Я сел в соседнее кресло. Нас разделял торшер с полкой-столиком и плафоном, будто собранным из больших жёлтых чипсин с загнутыми краями. Кнопка включения света у него снизу. Знаю такой. Сейчас он не горел, не работала и двухрожковая люстра.

На столике ещё одна пара спиц и несколько разноцветных клубков. На подоконнике тоже клубки и спицы: некоторые в упаковках. Стопка журналов о шитье и вязании. И книга, толстая. Кулинарная. Мне не надо даже вставать с кресла, чтобы увидеть покрытую золотистой корочкой запечённую курицу на обложке.

– Любишь готовить? – спросил я. Мне казалось, что мы пытаемся соединить диалог мифическим клеем с Мишкиных подошв – тем самым, которого нет. Потому и диалог не клеится.

– Говорила же: людей ем.

Я всё-таки встал с кресла и взял книгу в руки. Может, она какая-то особенная? Для тех, кто ест людей? Нет, обычная. Ладно, оставим тему Вериного каннибализма до лучших времён.

– Связала бы лучше козлика Боню или своего любимого дискунса.

– Дискуса, а не дискунса. Не хочу.

– А медведей вязать не устала?

Я ещё полистал кулинарную книгу. Обыкновенная, как многие: закуски холодные, закуски горячие, первое, второе, десерты…

– Слушай, а людей ты готовишь по обычным рецептам или импровизируешь?

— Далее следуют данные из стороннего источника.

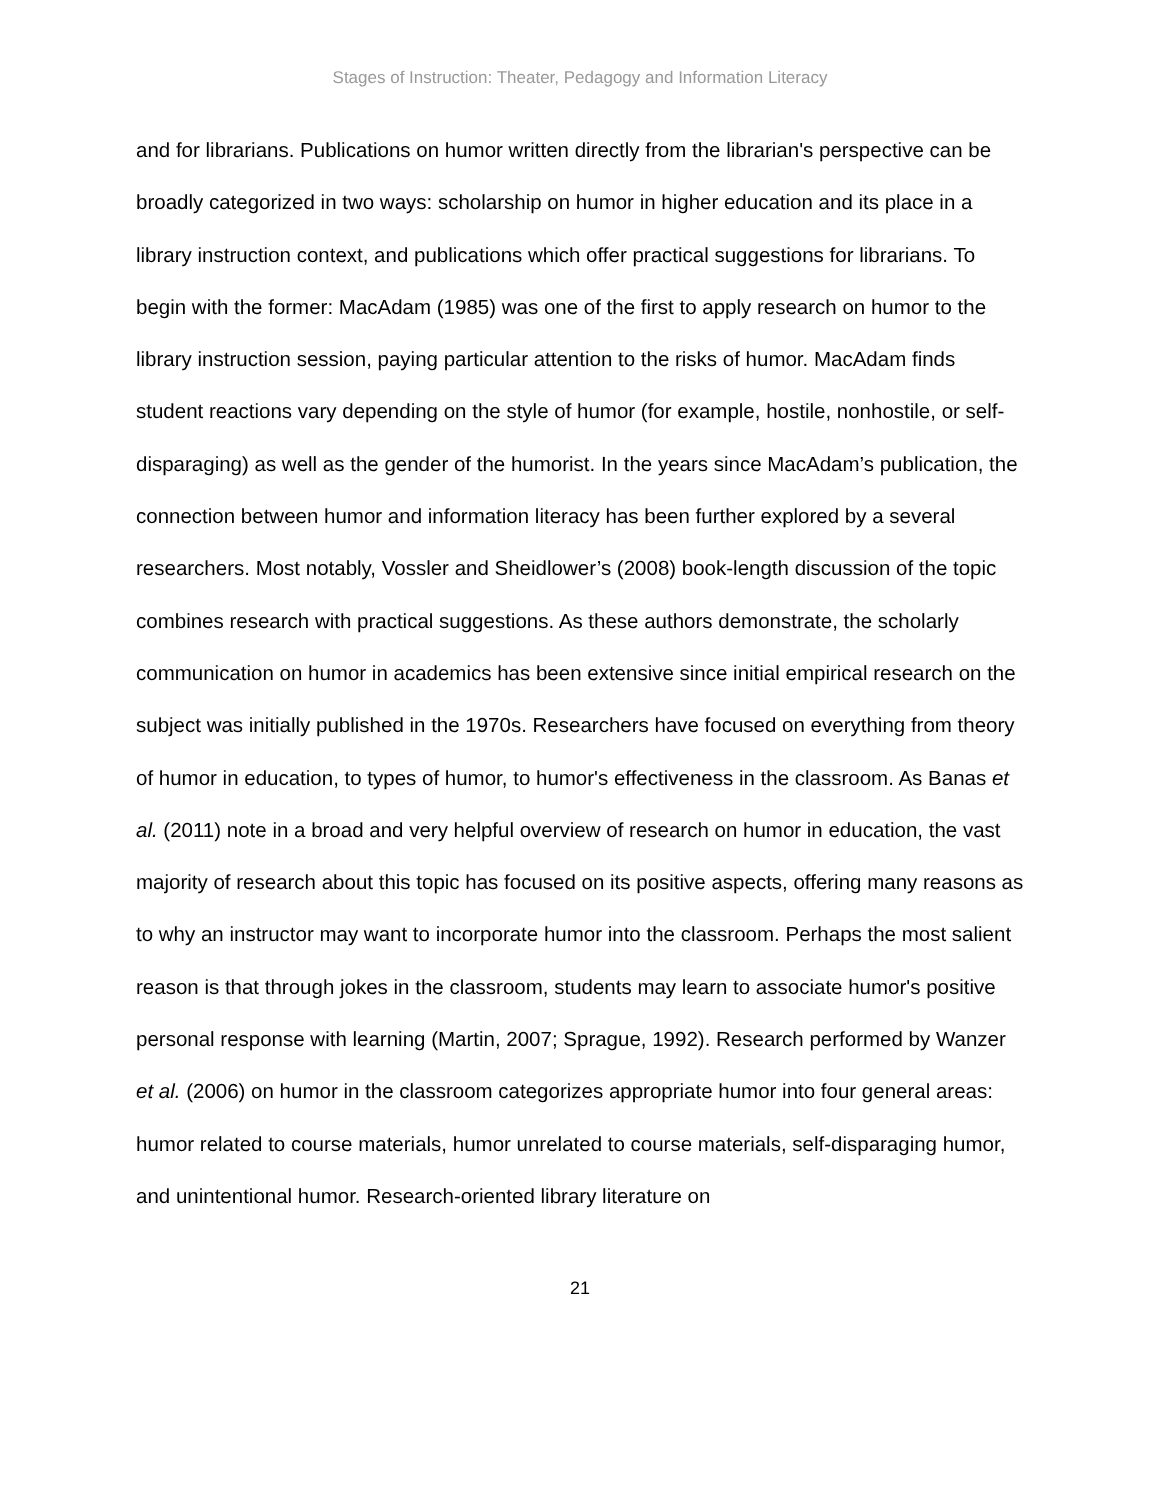Stages of Instruction: Theater, Pedagogy and Information Literacy
and for librarians. Publications on humor written directly from the librarian's perspective can be broadly categorized in two ways: scholarship on humor in higher education and its place in a library instruction context, and publications which offer practical suggestions for librarians. To begin with the former: MacAdam (1985) was one of the first to apply research on humor to the library instruction session, paying particular attention to the risks of humor. MacAdam finds student reactions vary depending on the style of humor (for example, hostile, nonhostile, or self-disparaging) as well as the gender of the humorist. In the years since MacAdam’s publication, the connection between humor and information literacy has been further explored by a several researchers. Most notably, Vossler and Sheidlower’s (2008) book-length discussion of the topic combines research with practical suggestions. As these authors demonstrate, the scholarly communication on humor in academics has been extensive since initial empirical research on the subject was initially published in the 1970s. Researchers have focused on everything from theory of humor in education, to types of humor, to humor's effectiveness in the classroom. As Banas et al. (2011) note in a broad and very helpful overview of research on humor in education, the vast majority of research about this topic has focused on its positive aspects, offering many reasons as to why an instructor may want to incorporate humor into the classroom. Perhaps the most salient reason is that through jokes in the classroom, students may learn to associate humor's positive personal response with learning (Martin, 2007; Sprague, 1992). Research performed by Wanzer et al. (2006) on humor in the classroom categorizes appropriate humor into four general areas: humor related to course materials, humor unrelated to course materials, self-disparaging humor, and unintentional humor. Research-oriented library literature on
21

– Я не готовлю людей, а ем,– она сказала это чуть раздражённо. От вязания не отвлеклась.

– Плохо есть, не приготовив,– пробормотал я и вдруг рассердился,– людей она ест, хорош пургу нести! Расскажи нормально.

– Не расскажу.

– Тогда хоть вязать научи. Сяду рядом с тобой. За ночь игрушек наделаем больше, чем целая фабрика.

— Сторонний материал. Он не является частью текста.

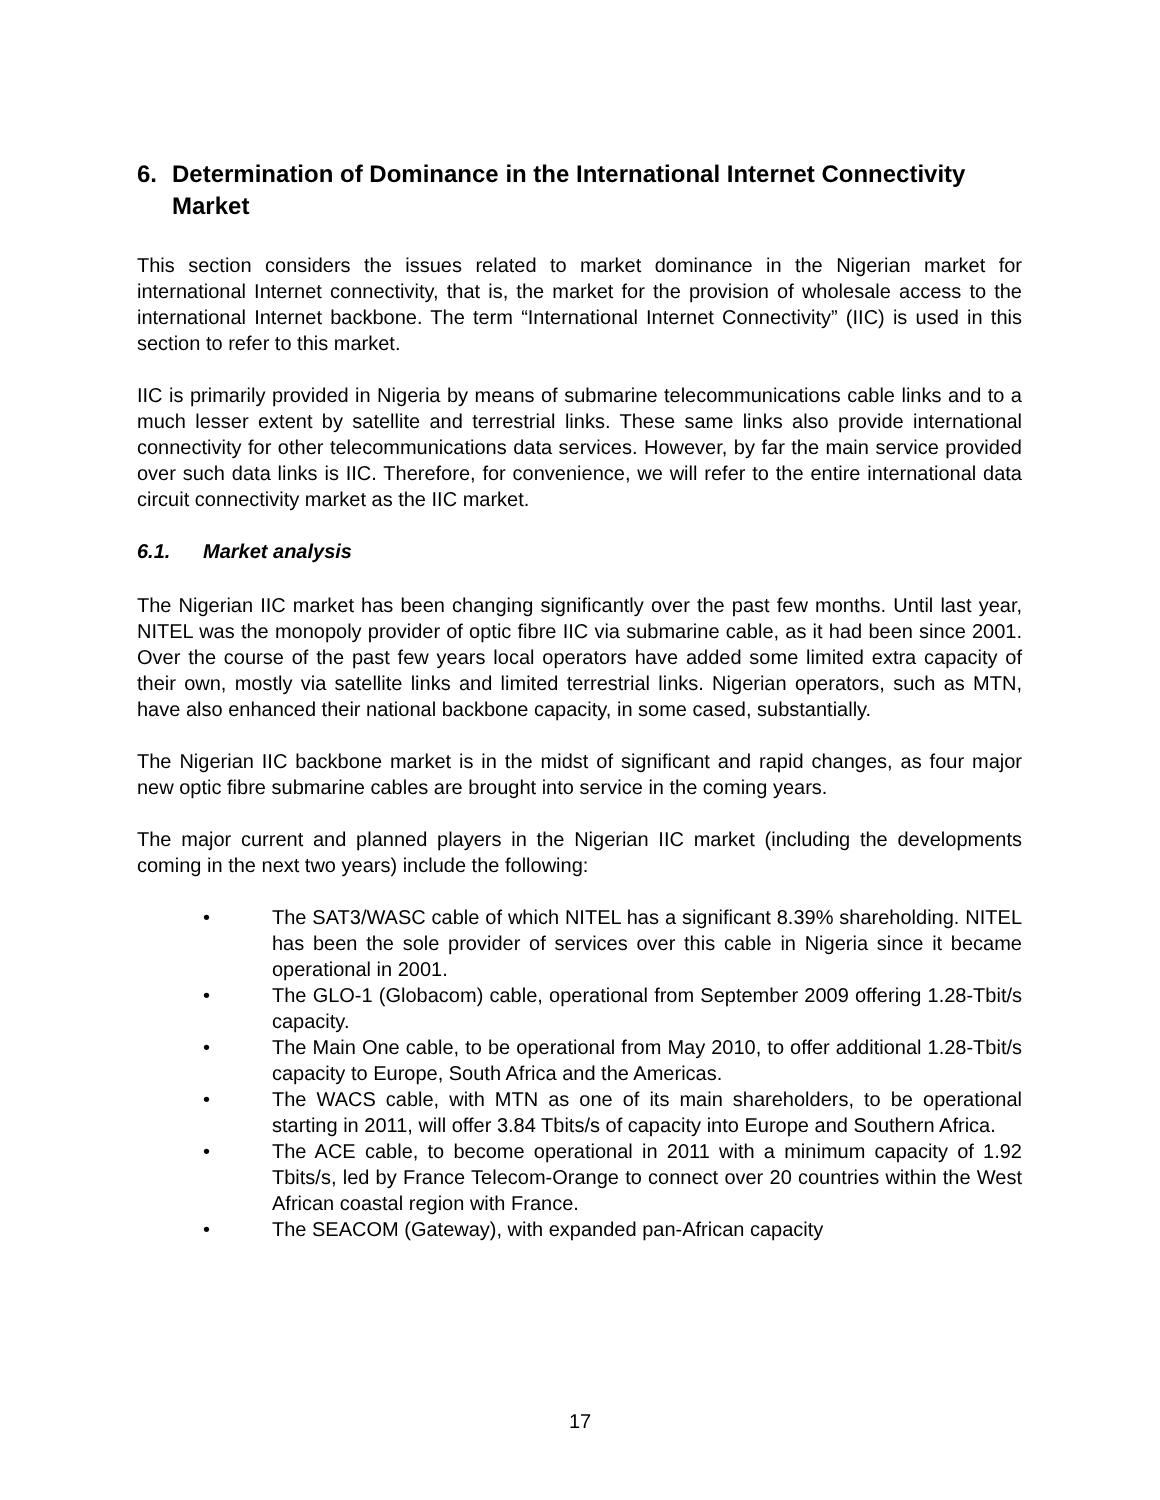6. Determination of Dominance in the International Internet Connectivity Market
This section considers the issues related to market dominance in the Nigerian market for international Internet connectivity, that is, the market for the provision of wholesale access to the international Internet backbone. The term “International Internet Connectivity” (IIC) is used in this section to refer to this market.
IIC is primarily provided in Nigeria by means of submarine telecommunications cable links and to a much lesser extent by satellite and terrestrial links. These same links also provide international connectivity for other telecommunications data services. However, by far the main service provided over such data links is IIC. Therefore, for convenience, we will refer to the entire international data circuit connectivity market as the IIC market.
6.1. Market analysis
The Nigerian IIC market has been changing significantly over the past few months. Until last year, NITEL was the monopoly provider of optic fibre IIC via submarine cable, as it had been since 2001. Over the course of the past few years local operators have added some limited extra capacity of their own, mostly via satellite links and limited terrestrial links. Nigerian operators, such as MTN, have also enhanced their national backbone capacity, in some cased, substantially.
The Nigerian IIC backbone market is in the midst of significant and rapid changes, as four major new optic fibre submarine cables are brought into service in the coming years.
The major current and planned players in the Nigerian IIC market (including the developments coming in the next two years) include the following:
• The SAT3/WASC cable of which NITEL has a significant 8.39% shareholding. NITEL has been the sole provider of services over this cable in Nigeria since it became operational in 2001.
• The GLO-1 (Globacom) cable, operational from September 2009 offering 1.28-Tbit/s capacity.
• The Main One cable, to be operational from May 2010, to offer additional 1.28-Tbit/s capacity to Europe, South Africa and the Americas.
• The WACS cable, with MTN as one of its main shareholders, to be operational starting in 2011, will offer 3.84 Tbits/s of capacity into Europe and Southern Africa.
• The ACE cable, to become operational in 2011 with a minimum capacity of 1.92 Tbits/s, led by France Telecom-Orange to connect over 20 countries within the West African coastal region with France.
• The SEACOM (Gateway), with expanded pan-African capacity
17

– На подоконнике есть литература. Интересно – читай, учись.

Я взял наугад журнал из стопки и открыл на первом попавшемся месте.

– Давай хоть свет включим? Ты вяжешь впотьмах, я в темноте читать пытаюсь. Странноватая парочка.

Она пожала плечами, а я, нащупав кнопку снизу торшерного столика, включил свет и опустился в кресло с журналом.

– Итак, что тут у нас? Пышный столбик, пышный недовязанный столбик, оттянутая петля, пико вниз, скрещенный столбик с накидом, двойной недовязанный столбик с накидом,– читал я вслух.

Во-во, это будто про нас, это мы – двойной недовязанный столбик с накидом. Сидим тут вдвоём, но ничто нас не связывает и при этом Вера меня, похоже, опять киданула. Пригласила и не выгнала вроде, а всё равно что выгнала. Лучше б и выгнала. Сиди, читай журналы. Всю жизнь мечтал медведей вязать.

Я послюнил палец и перелистнул страницу:

– Так, жакет, ага, джемпер, понятно… Блузон, блузон с пелериной…– перелистал дальше,– «делают накид, крючок вводят в цепочку, вытягивают петлю и так повторяют 4—5 раз»… К утру научусь, это ж очень просто,– позубоскалил я.

– Я по кулинарной книге смотрю, на какое блюдо человек похож. Каждого нового знакомого так сравниваю,– поделилась Вера.

Я оторвался от журнала, перевёл глаза на девушку со спицами, она, не обращая на меня внимания, сосредоточенно делала тройные накиды. Шучу. Не знаю я, какие там накиды она делала и делала ли вообще. Вязала, короче.

– И многие люди похожи на блюда из кулинарной книги?

– Нет, не многие.

– Удивительно,– я не знал, как отреагировать на неожиданное признание, поэтому начал ёрничать.

– Немного всё-таки готовлю, ты прав,– продолжала Вера,– Если мне кажется, что человеку не хватает каких-то ингредиентов, чтобы быть похожим на выбранное блюдо, я предлагаю ему измениться.

– И как это выглядит? Милый, мы можем быть вместе, но в тебя следует добавить банку зелёного горошка и упаковку крабовых палочек? И соды, совсем чуть-чуть, на кончике ножа?

– Почти,– серьёзно подтвердила Вера,– составляющие блюда это те же черты характера. Скажем, если сухарь обмакнуть в яйцо и пожарить, а потом посыпать сахаром, получится нежнейшее угощение.